Other parts of the state depend on runoff and ground water, and
are more susceptible to drought.
Developers and officials in the big cities aren't about to give
up their water, lest they forfeit their legal rights, and even if
they were willing, they say there's no way to distribute it elsewhere.
And again, those hardest hit by the drought are those with the least
political clout, particularly Arizona's Navajo. Tribal ranchers
have been liquidating herds they can't water, for prices driven
down by the crisis.
One tribal hydrologist said most
of the reservation's 7,500 ponds have dried up, deep-water aquifers
are empty and as many as 10,000 animals already have died.

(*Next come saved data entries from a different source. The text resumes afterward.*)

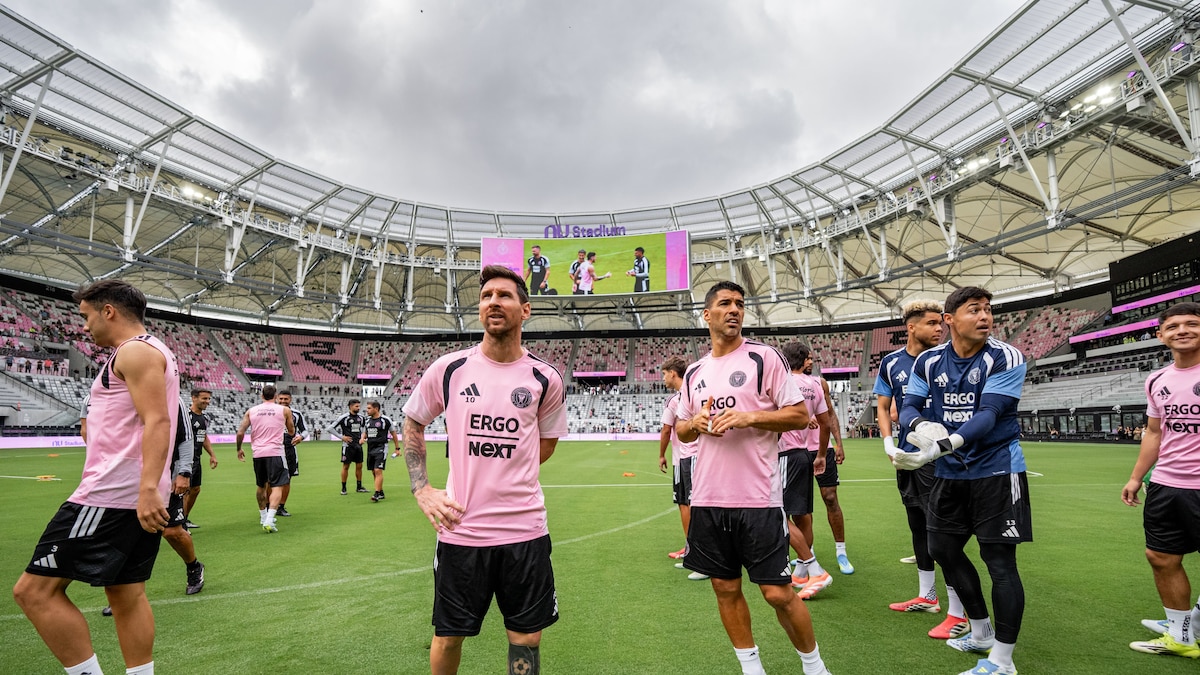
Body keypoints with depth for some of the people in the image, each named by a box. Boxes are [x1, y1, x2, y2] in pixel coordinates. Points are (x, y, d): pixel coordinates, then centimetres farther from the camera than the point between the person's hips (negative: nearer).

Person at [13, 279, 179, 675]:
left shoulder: (135, 351, -10)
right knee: (126, 594, 13)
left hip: (112, 495, -10)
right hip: (139, 497, 10)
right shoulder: (152, 352, 22)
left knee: (34, 590, -3)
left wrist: (147, 489, -30)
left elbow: (158, 421, -22)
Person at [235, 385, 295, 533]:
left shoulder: (251, 411, 8)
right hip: (275, 452, -4)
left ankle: (263, 517, 36)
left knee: (261, 486, 22)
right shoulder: (284, 410, 2)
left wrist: (239, 449, 18)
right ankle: (269, 521, -19)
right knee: (277, 487, -4)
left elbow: (240, 432, 3)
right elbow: (291, 431, 14)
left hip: (257, 453, 4)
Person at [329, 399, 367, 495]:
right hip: (348, 445, -6)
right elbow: (331, 428, -9)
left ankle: (359, 487, 17)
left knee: (359, 466, 8)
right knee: (346, 466, 1)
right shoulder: (344, 418, -10)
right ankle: (343, 488, 11)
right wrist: (342, 437, -11)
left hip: (358, 445, 6)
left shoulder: (360, 418, 8)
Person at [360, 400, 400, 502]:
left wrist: (397, 448, 1)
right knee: (374, 472, 10)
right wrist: (362, 439, -1)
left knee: (378, 471, -15)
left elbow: (394, 434, 1)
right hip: (370, 448, 7)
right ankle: (381, 493, 20)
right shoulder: (367, 421, 11)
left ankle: (377, 494, -16)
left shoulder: (385, 419, -6)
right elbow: (365, 433, 23)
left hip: (381, 448, -7)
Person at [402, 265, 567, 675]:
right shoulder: (448, 369, -2)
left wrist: (500, 475, 4)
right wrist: (421, 489, 3)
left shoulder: (546, 380, -3)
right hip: (460, 529, 0)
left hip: (525, 530, 0)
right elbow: (412, 424, 13)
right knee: (448, 638, 15)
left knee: (526, 639, 11)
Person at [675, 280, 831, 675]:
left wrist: (749, 417, -18)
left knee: (778, 592, 2)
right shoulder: (694, 372, 12)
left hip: (758, 498, -4)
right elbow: (681, 430, 18)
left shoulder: (763, 358, -3)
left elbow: (800, 415, -5)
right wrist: (696, 422, -4)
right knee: (725, 589, 12)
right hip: (708, 498, 5)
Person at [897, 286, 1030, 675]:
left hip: (996, 470, -5)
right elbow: (908, 406, -4)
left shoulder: (1005, 359, -13)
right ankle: (981, 633, 36)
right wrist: (920, 425, -29)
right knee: (944, 550, 14)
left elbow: (988, 413, -24)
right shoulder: (928, 361, 0)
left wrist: (942, 446, -39)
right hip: (950, 472, 6)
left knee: (1000, 560, -3)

So what do water-starved communities envision? Santa Fe officials
are considering water-driven limits on growth, but a study by the
University of New Mexico concluded that imposition of a "water
budget" would only
push new development outside the city and contribute to increased
sprawl.
In rapidly growing Reno, city leaders picked through a dozen scenarios
and backed a $32
million plan that would tap three creeks, build two treatment
plants to remove arsenic and supposedly supply water for 20,000
new homes until 2028.
Throughout the region, cities have progressively usurped an increasing
amount of the available water. In Arizona, in the 1960s, 80 percent
was used for agriculture and 20 percent for residents and businesses,
a ratio that is now reversed.
The Central Utah Project -- part of the Bureau of Reclamation's
last big effort on the Colorado, built to deliver water to farmers
in the Salt Lake Valley -- was turned over to the Central Utah Water
Conservancy District in 1992 to supply
the increasingly urban Wasatch Front.
Since, those thirsty Front cities have proposed a series of dams
on the three tributaries that provide 70 percent of the inflows
to the Great Salt Lake.
Two of the most controversial dams on the Bear River, which would
have drained the Bear River Migratory Bird Refuge, were eliminated
from consideration by Gov. Mike Leavitt last February. But that
leaves
at least four proposed dams on the Bear River alone. And the words
of one Salt Lake City activist doubtless will apply across the region:
"It's going to be fights and fights and fights."